Problem details:
Select every line below containing the word "Baru".

[Saved data entries]
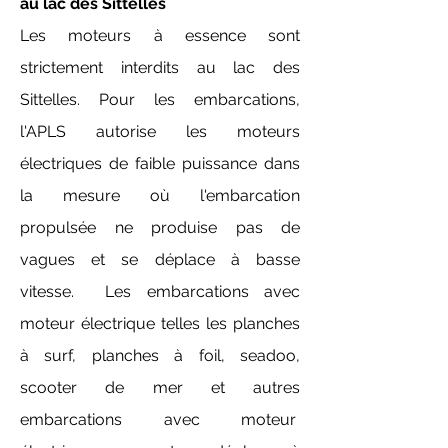
au lac des Sittelles
Les moteurs à essence sont
strictement interdits au lac des
Sittelles. Pour les embarcations,
l'APLS autorise les moteurs
électriques de faible puissance dans
la mesure où l'embarcation
propulsée ne produise pas de
vagues et se déplace à basse
vitesse. Les embarcations avec
moteur électrique telles les planches
à surf, planches à foil, seadoo,
scooter de mer et autres
embarcations avec moteur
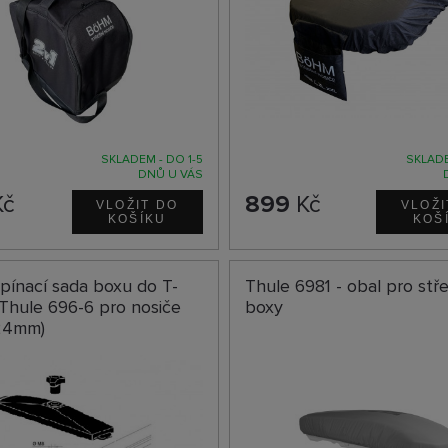
SKLADEM - DO 1-5
SKLADE
DNŮ U VÁS
č
899
Kč
pínací sada boxu do T-
Thule 6981 - obal pro stře
Thule 696-6 pro nosiče
boxy
24mm)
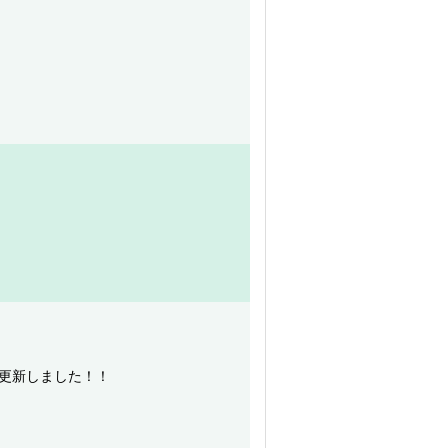
更新しました！！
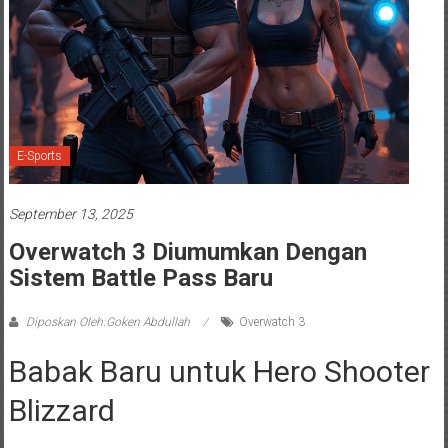
E-Sports
September 13, 2025
Overwatch 3 Diumumkan Dengan
Sistem Battle Pass Baru
Diposkan Oleh:Goken Abdullah
Overwatch 3
Babak Baru untuk Hero Shooter
Blizzard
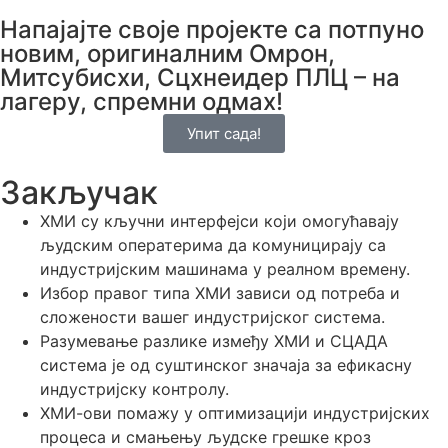
Напајајте своје пројекте са потпуно
новим, оригиналним Омрон,
Митсубисхи, Сцхнеидер ПЛЦ – на
лагеру, спремни одмах!
Упит сада!
Закључак
ХМИ су кључни интерфејси који омогућавају
људским оператерима да комуницирају са
индустријским машинама у реалном времену.
Избор правог типа ХМИ зависи од потреба и
сложености вашег индустријског система.
Разумевање разлике између ХМИ и СЦАДА
система је од суштинског значаја за ефикасну
индустријску контролу.
ХМИ-ови помажу у оптимизацији индустријских
процеса и смањењу људске грешке кроз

Solution for this task:
Sistem Battle Pass Baru
Babak Baru untuk Hero Shooter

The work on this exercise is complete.